Dr Lewis Morrison, chairman of the British Medical Association (BMA) in Scotland, will give a speech in Belfast on Wednesday following the publication of the Sturrock Report, which considered allegations of bullying at NHS Highland.
In its findings, the report concluded potentially hundreds of staff had endured inappropriate behaviour while working at the health board.
The independent investigation was commissioned by Health Secretary Jeane Freeman in November after concerns were raised by a group of senior clinicians.
In his speech at the BMA’s annual representative meeting in Belfast, Dr Morrison is expected to say NHS Scotland has become “fertile ground” for inappropriate behaviour to be carried out.
“I think it is clear that bullying and harassment is the issue that has dominated the NHS in Scotland this year,” Dr Morrison will say.
“The issues aren’t new but are only now coming fully to light.
“We welcomed the NHS Highland review, led by John Sturrock QC, whose report makes for stark reading.
“We applauded the apologies that followed from our Cabinet Secretary Jeane Freeman and from the leadership of NHS Highland, and the setting up of a short-life working group over this summer to address the problem across the NHS in Scotland.
“That group must ask why the NHS in Scotland has become such fertile ground for wholly inappropriate behaviours and then it must address the reasons head-on.”
In his speech, Dr Morrison is also expected to state there must be a move away from a blame culture and instead ensure a system is in place where staff are listened to.
“It’s time to move beyond fact finding and apologies,” he will say.
“The opportunity for change and rebuilding trust must not be squandered.
“Doctors and healthcare workers in Scotland must be able to go to work unafraid, knowing concerns will be listened to and dealt with.

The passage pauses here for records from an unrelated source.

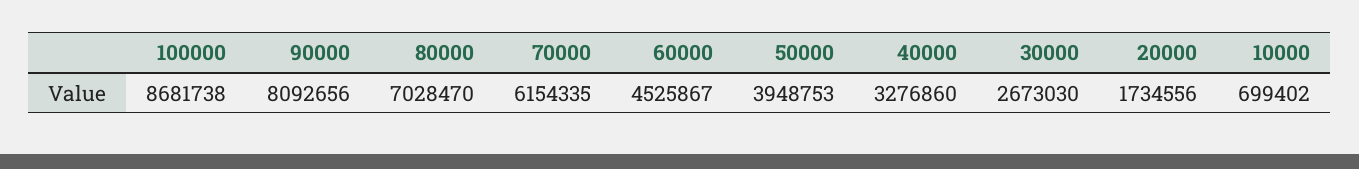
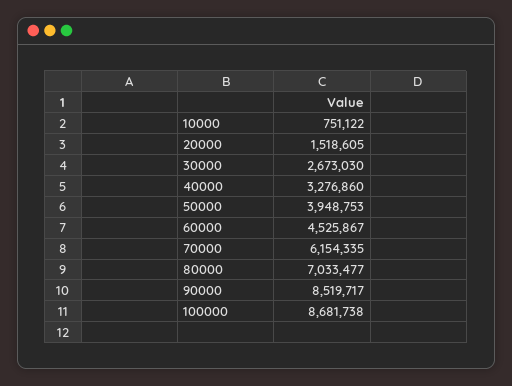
  {
    "100000": 8681738,
-   "90000": 8092656,
+   "90000": 8519717,
-   "80000": 7028470,
+   "80000": 7033477,
    "70000": 6154335,
    "60000": 4525867,
    "50000": 3948753,
    "40000": 3276860,
    "30000": 2673030,
-   "20000": 1734556,
+   "20000": 1518605,
-   "10000": 699402
+   "10000": 751122
  }

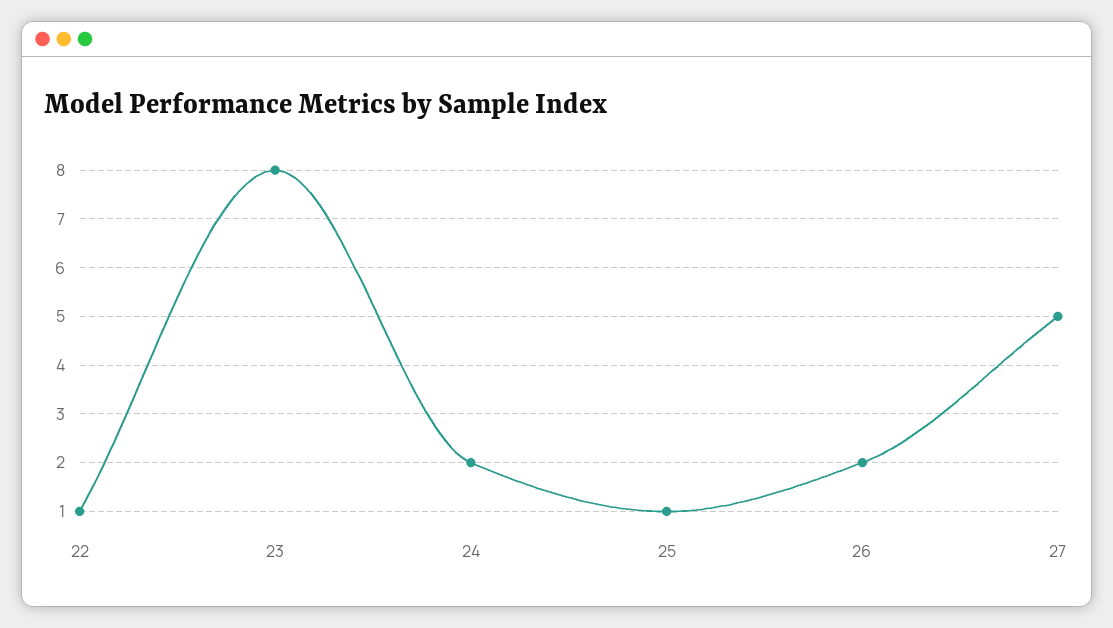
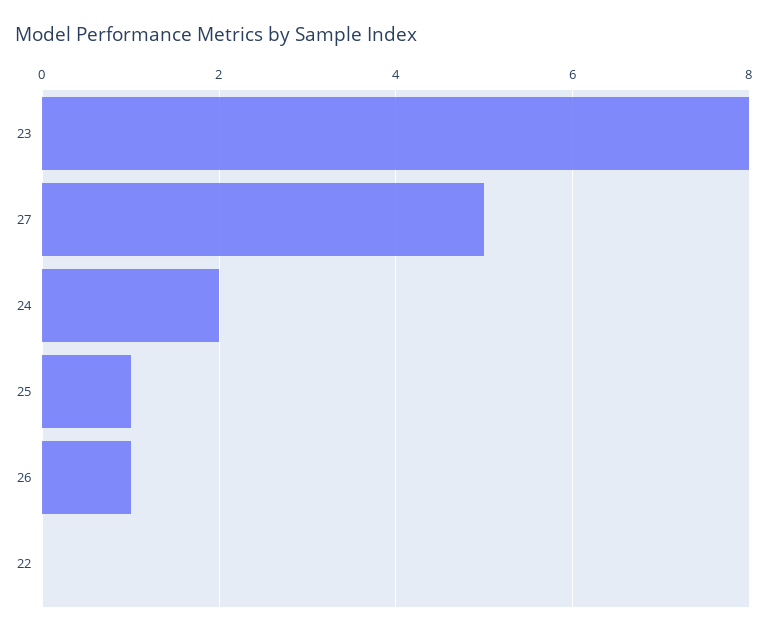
  {
-   "22": 1,
+   "22": 0,
    "23": 8,
    "24": 2,
    "25": 1,
-   "26": 2,
+   "26": 1,
    "27": 5
  }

“We need to measure what our NHS does but a blame-driven culture, where we measure arbitrary things like waiting lists, which are simply unachievable, must end – and it must end quickly.”
He will add: “At the heart of all these issues is whether doctors are valued and feel valued. Our members too often tell us they aren’t.
“So, the message is plain – value us, through actions, not just words.
“If we can work in a system where we are genuinely listened to, in well-staffed supportive services, and be properly paid without threat of financial penalty, then Scotland will be a place where doctors want to train and crucially stay.”